I recently received an email from a chap named Julian Uphoff. He very kindly notified me that my Sentry installation was open for public registration. This is apparently the default for new self-hosted Sentry installations. He’s written an excellent blog post detailing his methodology.
I quickly disabled public registrations and assessed the damage. Thankfully, Julian himself had been the only registered user, and even if others had registered they couldn’t see my projects or any other application-specific data. They could, however, see my email address and the email addresses of any other registered users, which Julian pointed out would be quite useful to anyone hoping to mount a social engineering attack.
Shortly after receiving the email from Julian, I became concerned that I might have overlooked other, similar self-hosted devops tools that might have public registration enabled out of the box. I checked a few installations of various different tools and thankfully found that only one had a similar concern - Grafana.
Grafana is a metrics visualisation/dashboarding tool. Again, it’s an absolutely fantastic tool that is incredibly flexible and powerful. Recommended, again. However, like Sentry, it does have public registration enabled out of the box.
By default, when new users register they can see any dashboards that exist for the default (main) organisation. This is quite bad, as I imagine a lot of organisations have some sensitive information about their application internals on those dashboards. Aside from infosec sensitive information, this could also include commercially sensitive information like numbers of users, revenue, costs etc. Additionally, malicious users could potentially use Grafana as a proxy to access other systems inside networks or make queries against systems that Grafana is configured to use as a data source and extract sensitive information.
I disabled public registration by uncommenting/adding the following line to
/etc/grafana/grafana.ini under the
Then restarted the
I did a quick survey similar to that performed by Julian on Sentry installations. The results were not particularly surprising. Of the 1000 most-recently issued SSL certificates for domains matching
grafana.% at crt.sh, over a third had public registration enabled.
292 domains hosted installations that were open for public registration, 462 domains were not (or were not a Grafana installation/were broken at the time of the test). 246 domains tested did not accept a HTTPS connection at the time of the test and therefore were not included in the above chart.
I expect this to be the worst offending group as these were the most recently obtained certificates - obtained between 11th June 2017 and 27th June 2017. Other installations have been around for longer and administrators are more likely to have noticed the public registration option and disabled it by now.
Whilst I’d like to contact everyone and let them know, there are over 13,000 certificates on the list and Grafana doesn’t reveal email addresses of registered users in the same way Sentry does, so getting in touch with each owner could be quite difficult.
I’ve reported this as an issue to Grafana on GitHub. A developer has responded and the issue has been milestoned for the 4.4.0 release of Grafana, which is excellent. Kudos to the Grafana team for taking security through usability seriously.
Unfortunately, it looks like efforts to make Sentry Secure by Default are not being met with the same enthusiasm by the Sentry team.
I’m sure there are many more tools like Sentry and Grafana that are open for public registration by default.

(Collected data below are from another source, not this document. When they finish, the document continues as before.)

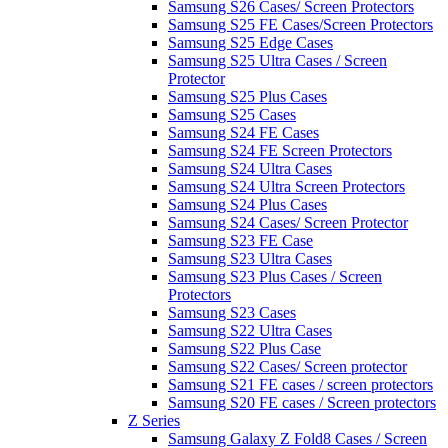
Samsung S26 Cases/ Screen Protectors
Samsung S25 FE Cases/Screen Protectors
Samsung S25 Edge Cases
Samsung S25 Ultra Cases / Screen
Protector
Samsung S25 Plus Cases
Samsung S25 Cases
Samsung S24 FE Cases
Samsung S24 FE Screen Protectors
Samsung S24 Ultra Cases
Samsung S24 Ultra Screen Protectors
Samsung S24 Plus Cases
Samsung S24 Cases/ Screen Protector
Samsung S23 FE Case
Samsung S23 Ultra Cases
Samsung S23 Plus Cases / Screen
Protectors
Samsung S23 Cases
Samsung S22 Ultra Cases
Samsung S22 Plus Case
Samsung S22 Cases/ Screen protector
Samsung S21 FE cases / screen protectors
Samsung S20 FE cases / Screen protectors
Z Series
Samsung Galaxy Z Fold8 Cases / Screen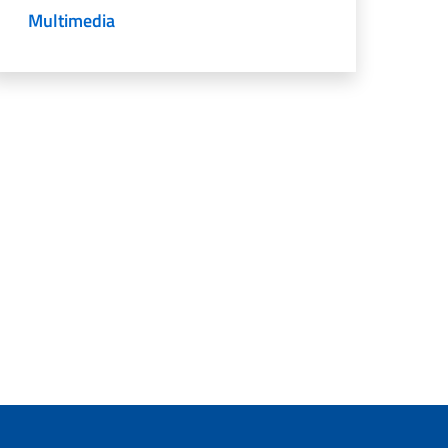
Multimedia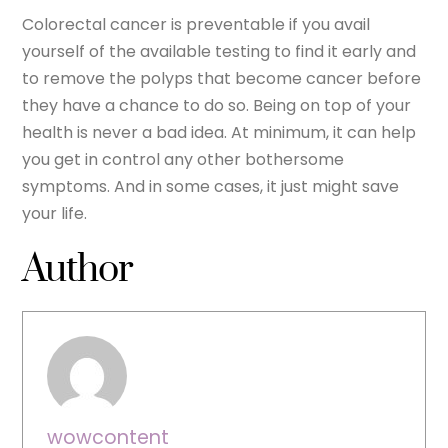
Colorectal cancer is preventable if you avail
yourself of the available testing to find it early and
to remove the polyps that become cancer before
they have a chance to do so. Being on top of your
health is never a bad idea. At minimum, it can help
you get in control any other bothersome
symptoms. And in some cases, it just might save
your life.
Author
wowcontent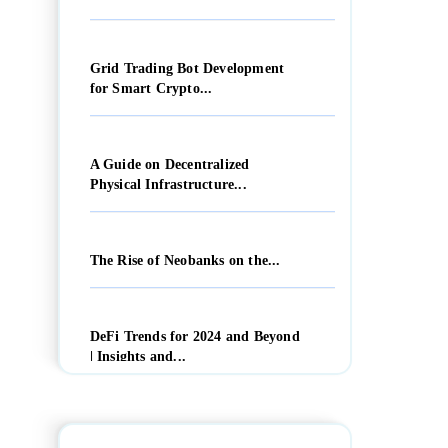
Grid Trading Bot Development
for Smart Crypto...
A Guide on Decentralized
Physical Infrastructure...
The Rise of Neobanks on the...
DeFi Trends for 2024 and Beyond
| Insights and...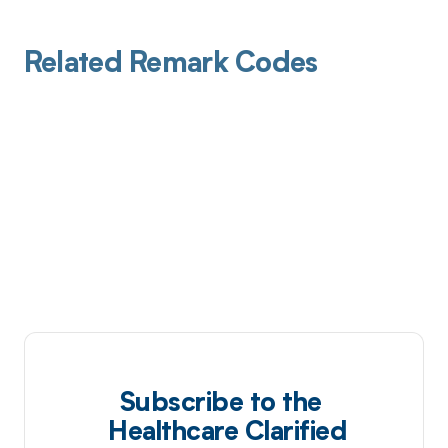
Related Remark Codes
Subscribe to the
Healthcare Clarified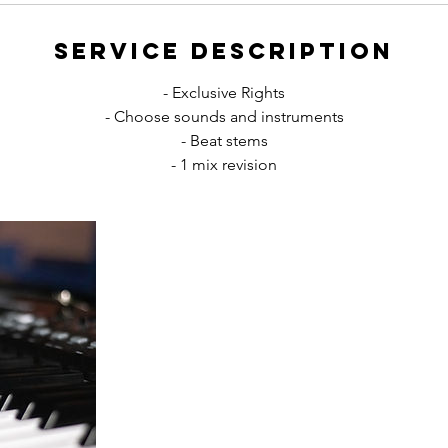
Service Description
- Exclusive Rights
- Choose sounds and instruments
- Beat stems
- 1 mix revision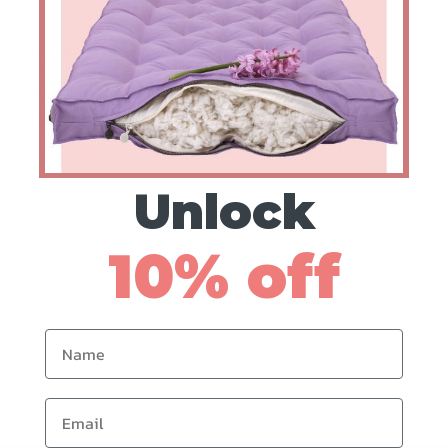
Custom Organic
Cotton Bolster
Pillow
Prices from $108
Unlock
10% off
Name
Email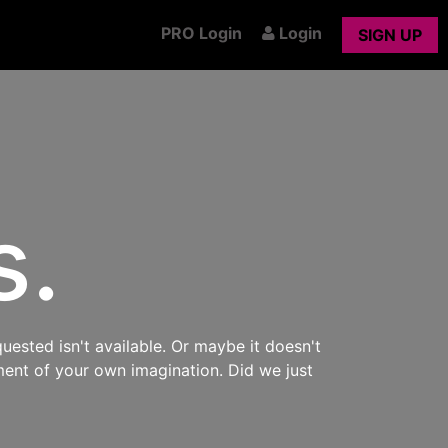
PRO Login
Login
SIGN UP
s.
uested isn't available. Or maybe it doesn't
ment of your own imagination. Did we just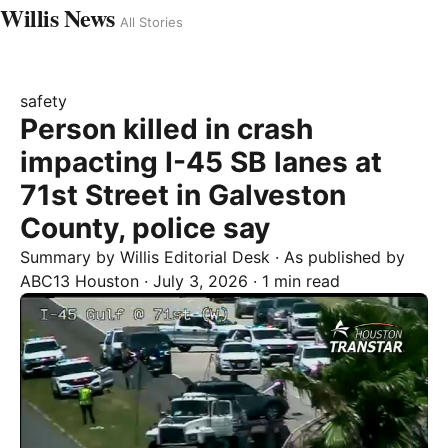
Willis News
All Stories
safety
Person killed in crash
impacting I-45 SB lanes at
71st Street in Galveston
County, police say
Summary by
Willis
Editorial Desk
· As published by
ABC13 Houston
·
July 3, 2026
·
1 min read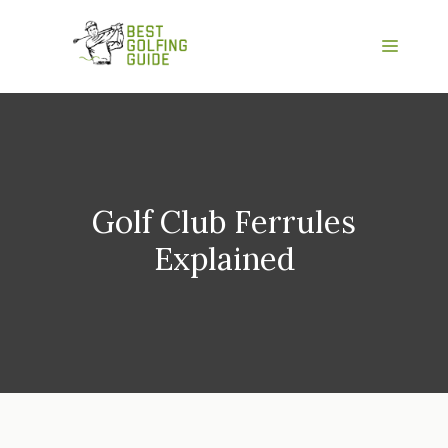
Skip
to
Menu
content
Golf Club Ferrules
Explained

I’ll certainly be paying more attention to this option when I deploy a new tool for any purpose in future. I think it’s always good to remember that even when an application doesn’t provide anything particularly sensitive to attackers in itself, it can act as a vector to allow attackers to enter and then move laterally with an organisation.
Honestly, if possible, I’d try to avoid making these tools public at all. They’re devops tools - potentially containing all kinds of juicy information about internal systems and processes. They can be gold dust for bad guys. It might be best to make them available on a private intranet only and require users to connect via VPN to use them if possible.